Tarif yang sama juga berlaku bagi wajib pajak yang tidak ikut amnesti. Atas harta bersih yang tak dilaporkan secara benar dalam surat pemberitahuan (SPT) PPh sebelum 1 Juli 2019, mereka harus membayar tarif 30% bagi wajib pajak pribadi dan wajib pajak badan 25%. Sementara Wajib Pajak Usaha Menengah Kecim dan Mikro (UMKM), tarif nya12,5%.

Direktur Peraturan Perpajakan II Direktorat Jenderal Pajak Yunirwansyah menjelaskan, beleid ini adalah konsekuensi yang melekat atas terbitnya UU Pengampunan Pajak. Alhasil, sifatnya merata. "Hal yang khusus diatur adalah pembedaan tarif," ujarnya ke KONTAN, Selasa (19/9).

Yunirwansyah bilang, pengenaan pajak atas harta bersih tersebut bersifat final sehingga tidak dapat dijadikan uang muka pajak terhadap keseluruhan utang pajak.

Menurut dia, beleid ini untuk memberikan rasa keadilan bagi wajib pajak yang selama ini patuh. "Kami berharap, ini akan akan meningkatkan compliance wajib pajak sehingga tax base menjadi lebih terukur, sustainable, dan meningkatkan penerimaan dalam jangka panjang," jelasnya.

Managing Partner Danny Darussalam Tax Center (DDTC) Darussalam bilang, PP ini bersifat mendesak diterbitkan.
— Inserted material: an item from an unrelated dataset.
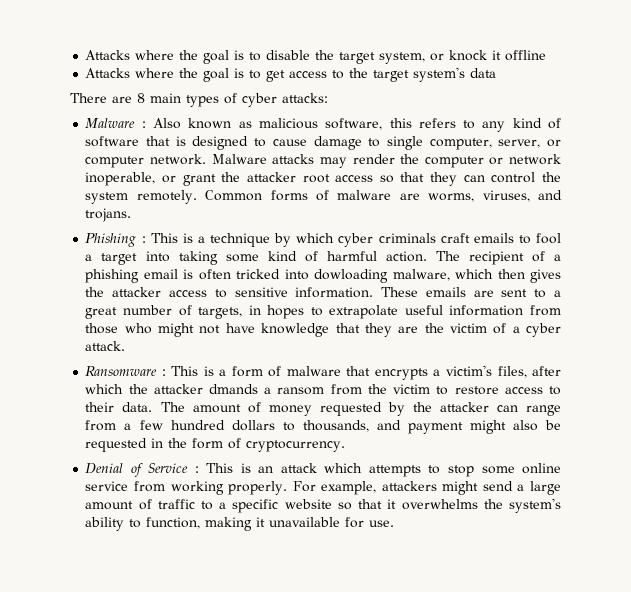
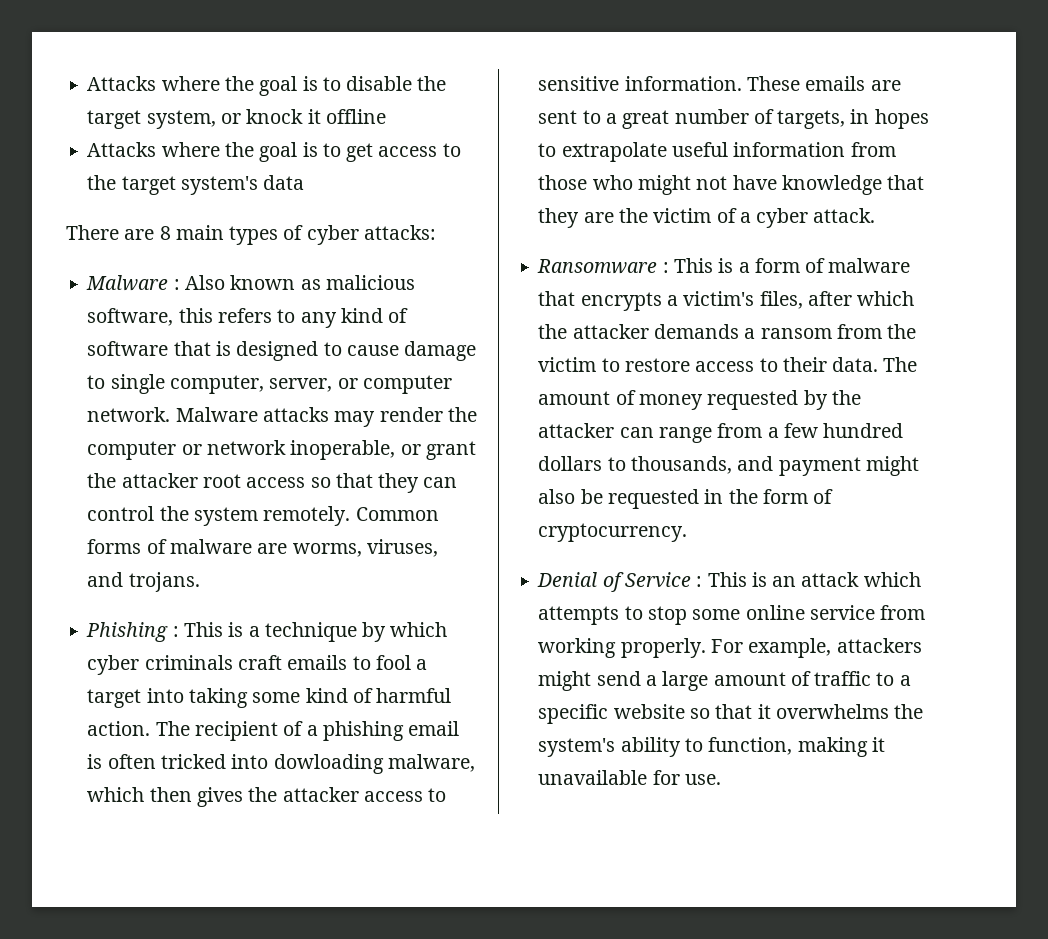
[209,384,259,394] dmands -> [653,324,739,339] demands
Ditjen Pajak hanya punya waktu tiga tahun sejak UU Pengampunan Pajak berlaku untuk menemukan data atau informasi atas harta WP yang belum dilaporkan.

Kata dia, penegakan hukum penting agar ada persamaan perlakuan bagi wajib pajak yang patuh dengan yang nakal. "Ini jadi landasan hukum dari pemeriksaan pajak, bagian extra effort mengejar target pajak 2017," kata dia.
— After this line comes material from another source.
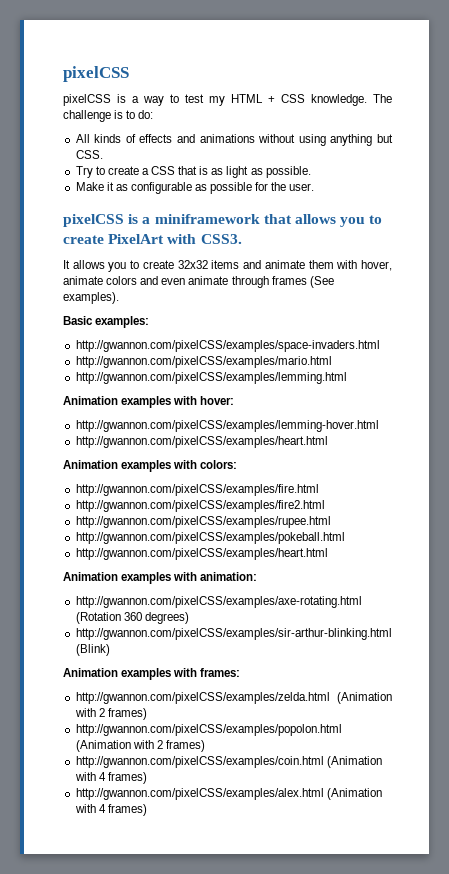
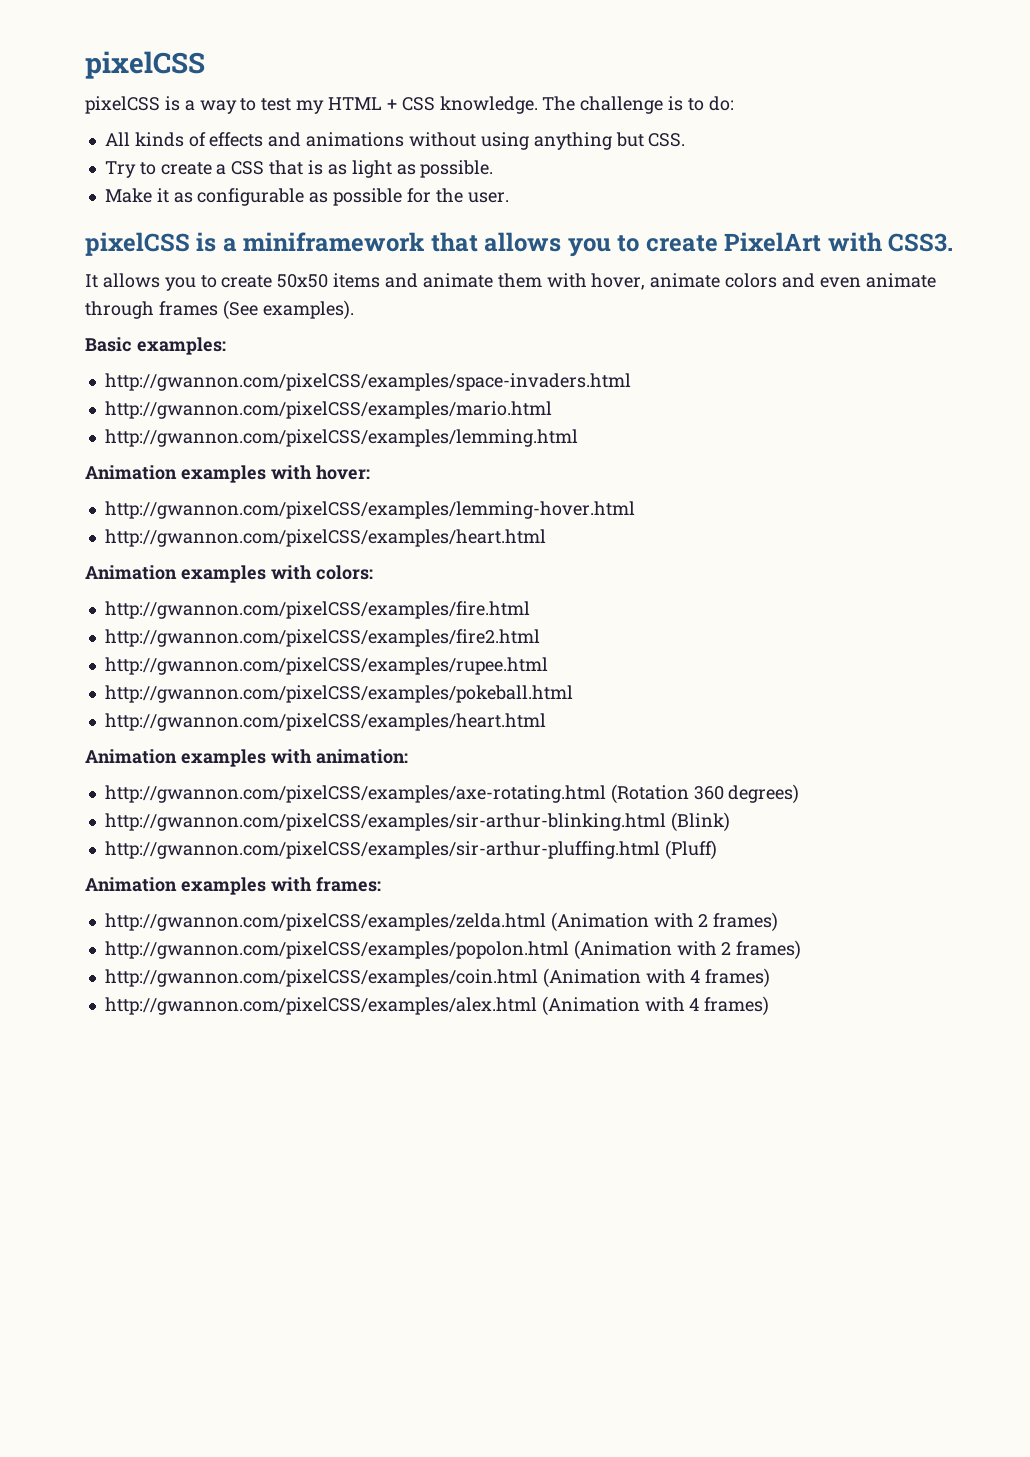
[177,260,208,269] 32x32 -> [277,274,329,288] 50x50
(110, 650) none -> [104,840,717,860] // http://gwannon.com/pixelCSS/examples/sir-arthur-pluffing.html (Pluff)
Hanya, Wakil Ketua Asosiasi Pengusaha Indonesia (Apindo) Sidhi Widyapratama mempertanyakan dasar penetapan nilai harta yang akan dihitung aparat pajak, apakah memakai harga perolehan atau harga pasar. "Jika dengan harga pasar, tarif pajaknya tinggi sekali," kata dia.